▶ **Assigned task**: Omit all pictures and give the records below again exactly as written.

(Collected data)
* * * * * * * * *

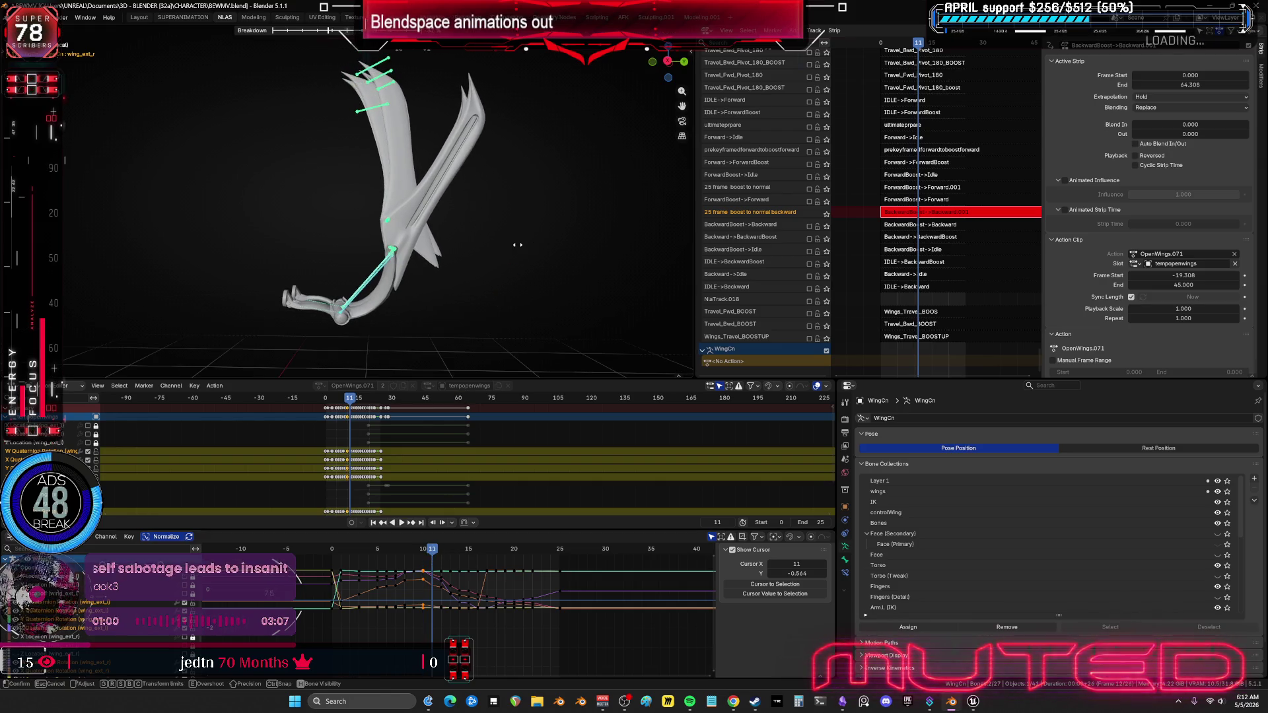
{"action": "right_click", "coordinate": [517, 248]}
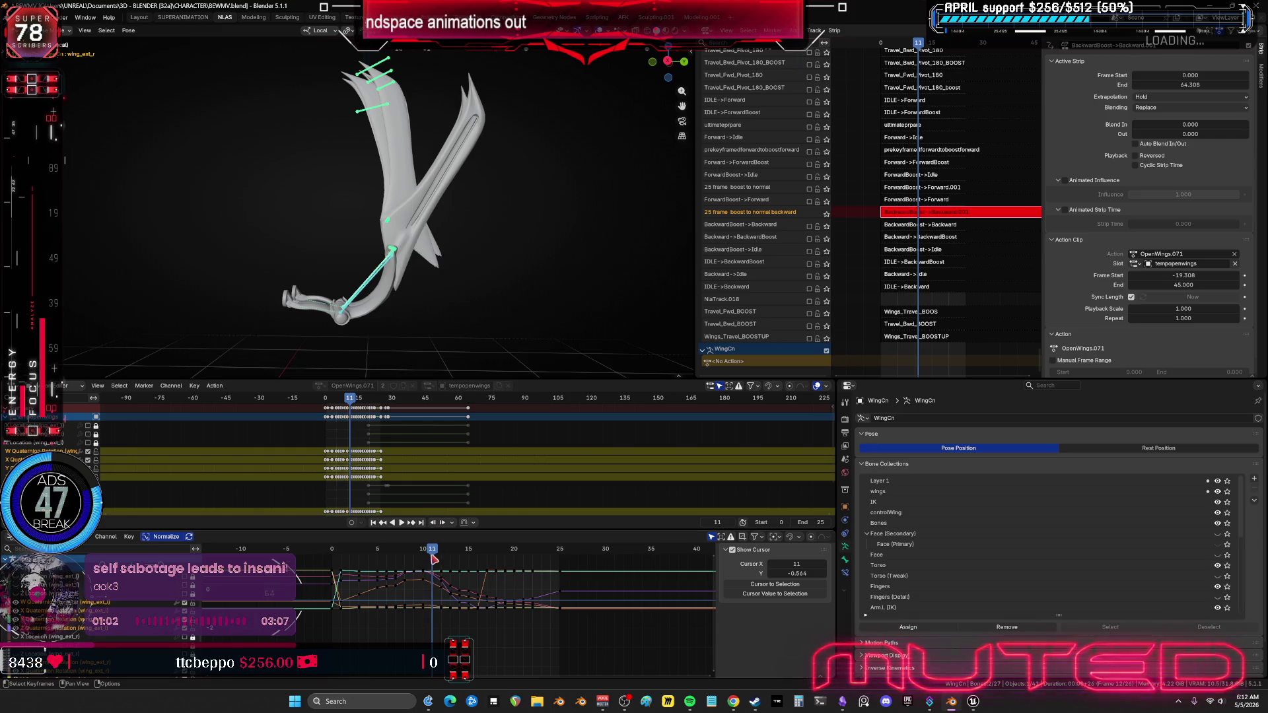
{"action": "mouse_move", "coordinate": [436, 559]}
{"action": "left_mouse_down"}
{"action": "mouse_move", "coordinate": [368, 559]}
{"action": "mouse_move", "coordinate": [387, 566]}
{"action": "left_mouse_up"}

* * * * * * * * *

▶ **Your solution**:
{"action": "right_click", "coordinate": [517, 248]}
{"action": "mouse_move", "coordinate": [436, 559]}
{"action": "left_mouse_down"}
{"action": "mouse_move", "coordinate": [368, 559]}
{"action": "mouse_move", "coordinate": [387, 566]}
{"action": "left_mouse_up"}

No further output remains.